Because a ride in the car calmed a seizing Buster, I sometimes took him in to Medford with me, stopping at rest areas to let him pee, wandering around the area a bit with him so he could stretch his legs and explore, then loading him back in the car. Were this the case, I needed to leave an hour or so earlier than usual. His needs insisted that we plan our days; at the same time we must be willing to depart from our plans.

Maybe Stephen promised friends he'd hang out after school. Maybe I was tired and could have used an extra hour's sleep. Or maybe I was working on a poem. Things must be put aside in deference to Buster. Because he was
so lovable, earnest, and good-natured, Stephen and I worked willingly together for his best interests.

We learned that Buster might seize if things were stressful. Stephen's loud rap made Buster twitchy a sign we learned might bring on a seizure. Shouting drove him trembling into a corner.

We adjusted the music and our tempers. If Stephen and I disagreed about something, we kept our voices calm, or stepped outside to figure it out.

In our efforts to care for Buster, we needed to keep in touch with the other's schedule.
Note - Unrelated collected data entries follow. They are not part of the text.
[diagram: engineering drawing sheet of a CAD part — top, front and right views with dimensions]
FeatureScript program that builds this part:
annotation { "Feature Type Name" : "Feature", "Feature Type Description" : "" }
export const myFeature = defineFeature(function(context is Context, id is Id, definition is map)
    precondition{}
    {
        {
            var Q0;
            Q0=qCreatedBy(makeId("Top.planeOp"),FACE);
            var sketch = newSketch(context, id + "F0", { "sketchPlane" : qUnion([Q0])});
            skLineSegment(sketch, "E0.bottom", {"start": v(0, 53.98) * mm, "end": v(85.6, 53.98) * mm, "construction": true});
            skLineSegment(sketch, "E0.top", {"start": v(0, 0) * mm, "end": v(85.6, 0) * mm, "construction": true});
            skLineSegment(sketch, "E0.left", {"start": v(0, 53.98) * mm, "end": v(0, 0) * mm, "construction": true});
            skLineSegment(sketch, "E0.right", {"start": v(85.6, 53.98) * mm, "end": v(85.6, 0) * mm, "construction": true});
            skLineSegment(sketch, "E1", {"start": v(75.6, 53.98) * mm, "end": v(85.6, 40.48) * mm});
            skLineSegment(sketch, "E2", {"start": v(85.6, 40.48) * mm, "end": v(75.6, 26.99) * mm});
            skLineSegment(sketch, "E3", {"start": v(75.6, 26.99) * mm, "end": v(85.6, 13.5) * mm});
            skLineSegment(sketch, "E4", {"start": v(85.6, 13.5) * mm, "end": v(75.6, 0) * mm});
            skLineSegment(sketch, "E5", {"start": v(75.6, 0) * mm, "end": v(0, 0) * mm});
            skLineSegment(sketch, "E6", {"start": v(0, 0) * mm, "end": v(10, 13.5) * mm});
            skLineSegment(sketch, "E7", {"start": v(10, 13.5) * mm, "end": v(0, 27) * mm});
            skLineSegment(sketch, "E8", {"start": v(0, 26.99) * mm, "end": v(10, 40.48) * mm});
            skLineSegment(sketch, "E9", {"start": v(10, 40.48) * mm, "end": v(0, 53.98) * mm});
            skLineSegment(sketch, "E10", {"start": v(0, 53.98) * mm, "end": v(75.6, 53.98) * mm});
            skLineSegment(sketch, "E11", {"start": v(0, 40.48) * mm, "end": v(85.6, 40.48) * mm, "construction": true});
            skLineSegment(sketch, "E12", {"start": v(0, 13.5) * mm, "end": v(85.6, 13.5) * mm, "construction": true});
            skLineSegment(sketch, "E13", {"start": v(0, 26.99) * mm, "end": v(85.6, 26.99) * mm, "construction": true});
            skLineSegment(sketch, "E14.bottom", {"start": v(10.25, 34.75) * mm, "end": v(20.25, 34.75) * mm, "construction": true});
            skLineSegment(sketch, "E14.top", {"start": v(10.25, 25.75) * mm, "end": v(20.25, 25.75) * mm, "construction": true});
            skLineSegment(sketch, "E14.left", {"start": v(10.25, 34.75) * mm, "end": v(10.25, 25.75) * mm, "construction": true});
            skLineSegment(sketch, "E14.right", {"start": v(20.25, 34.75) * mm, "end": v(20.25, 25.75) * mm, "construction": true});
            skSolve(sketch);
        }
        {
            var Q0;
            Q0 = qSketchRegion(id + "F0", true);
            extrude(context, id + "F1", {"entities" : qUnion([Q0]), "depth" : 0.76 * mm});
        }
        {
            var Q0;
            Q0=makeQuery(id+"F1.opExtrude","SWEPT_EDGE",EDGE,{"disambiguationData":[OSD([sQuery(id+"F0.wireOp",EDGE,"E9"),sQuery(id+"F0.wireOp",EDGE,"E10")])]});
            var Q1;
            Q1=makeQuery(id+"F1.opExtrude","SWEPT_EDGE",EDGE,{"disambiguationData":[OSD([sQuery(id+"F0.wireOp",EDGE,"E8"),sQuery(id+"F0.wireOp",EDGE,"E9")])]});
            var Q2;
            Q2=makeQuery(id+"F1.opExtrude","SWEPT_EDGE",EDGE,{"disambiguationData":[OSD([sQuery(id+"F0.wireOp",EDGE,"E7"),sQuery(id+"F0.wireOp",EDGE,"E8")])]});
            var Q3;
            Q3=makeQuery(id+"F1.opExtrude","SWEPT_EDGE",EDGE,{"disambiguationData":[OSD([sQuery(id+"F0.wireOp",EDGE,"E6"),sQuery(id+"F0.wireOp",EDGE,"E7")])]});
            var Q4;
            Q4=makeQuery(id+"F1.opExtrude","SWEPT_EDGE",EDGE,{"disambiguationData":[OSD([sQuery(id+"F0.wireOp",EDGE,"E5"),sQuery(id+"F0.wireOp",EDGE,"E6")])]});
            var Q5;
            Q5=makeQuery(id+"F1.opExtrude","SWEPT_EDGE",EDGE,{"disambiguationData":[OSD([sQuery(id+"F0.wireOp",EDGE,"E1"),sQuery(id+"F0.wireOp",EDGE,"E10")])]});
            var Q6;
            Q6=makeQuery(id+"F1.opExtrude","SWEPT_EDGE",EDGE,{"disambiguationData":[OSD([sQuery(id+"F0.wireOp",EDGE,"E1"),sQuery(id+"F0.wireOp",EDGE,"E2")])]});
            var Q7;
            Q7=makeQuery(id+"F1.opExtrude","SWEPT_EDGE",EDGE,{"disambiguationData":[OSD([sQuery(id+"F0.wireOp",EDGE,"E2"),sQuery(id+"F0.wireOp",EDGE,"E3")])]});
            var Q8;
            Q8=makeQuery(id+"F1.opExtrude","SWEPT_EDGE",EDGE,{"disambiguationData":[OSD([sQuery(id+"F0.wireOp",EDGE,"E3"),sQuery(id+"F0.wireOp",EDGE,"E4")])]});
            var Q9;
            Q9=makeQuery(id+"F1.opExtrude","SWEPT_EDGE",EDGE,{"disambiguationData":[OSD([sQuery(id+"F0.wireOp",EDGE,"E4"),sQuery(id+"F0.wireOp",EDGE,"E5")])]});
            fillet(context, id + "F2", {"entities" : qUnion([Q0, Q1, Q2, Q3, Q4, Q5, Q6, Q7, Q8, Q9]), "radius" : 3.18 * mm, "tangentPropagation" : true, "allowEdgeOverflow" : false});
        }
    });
The fall Buster came to live with us Stephen convinced me that beepers for both of us were a good idea.

I didn't like the idea of beepers. Unless one was a doctor, beepers seemed to suggest illicit activities. Stephen's friends at the Park School had used beepers for such purposes. And I knew that teachers at the high school frowned on them.

But in those first months when we were learning to care for Buster, Stephen convinced me. And so we purchased a pair of beepers, opened an account, invented codes for each other, and used them to communicate.

Each time Stephen's beeper was confiscated at school, I called, to the surprise of the counselors, to say that Stephen owned the beeper with my permission, that he needed it to communicate with me regarding our epileptic bulldog, and may he please have it back?

And Stephen learned not to flaunt the instrument, or allow friends to call him at school. “They could take it away for good,” he said one night. “And then how would I know if Buster needed me?”

Through Ed's intervention and our love for G.Q., Rufus, Mugs and her kittens, and now Buster, we began to create a home, a family of humans and other beings caring for each other. There turned out to be no one Stephen trusted more with Buster than me, and vice versa. I might not always trust Stephen with my car, trust his efforts in school, that he would, as he'd promised, clean out the gutters, shovel the driveway, or rake the leaves.